Task requirements:
Rewrite the lines from the start through the one containing "final; a monetização", replacing "blog" with "site" and leaving everything else unchanged. Omit the pictures.

Exercise materials:
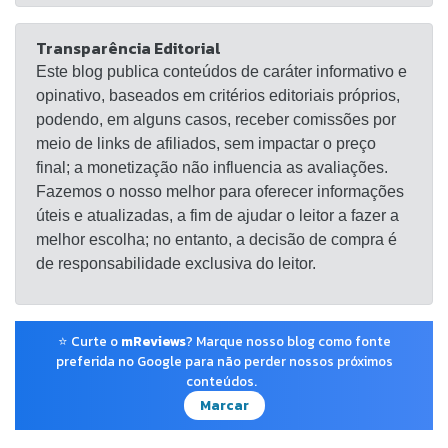
Transparência Editorial
Este blog publica conteúdos de caráter informativo e
opinativo, baseados em critérios editoriais próprios,
podendo, em alguns casos, receber comissões por
meio de links de afiliados, sem impactar o preço
final; a monetização não influencia as avaliações.
Fazemos o nosso melhor para oferecer informações
úteis e atualizadas, a fim de ajudar o leitor a fazer a
melhor escolha; no entanto, a decisão de compra é
de responsabilidade exclusiva do leitor.
⭐ Curte o
mReviews
? Marque nosso blog como fonte
preferida no Google para não perder nossos próximos
conteúdos.
Marcar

Response to the exercise:
Transparência Editorial
Este site publica conteúdos de caráter informativo e
opinativo, baseados em critérios editoriais próprios,
podendo, em alguns casos, receber comissões por
meio de links de afiliados, sem impactar o preço
final; a monetização não influencia as avaliações.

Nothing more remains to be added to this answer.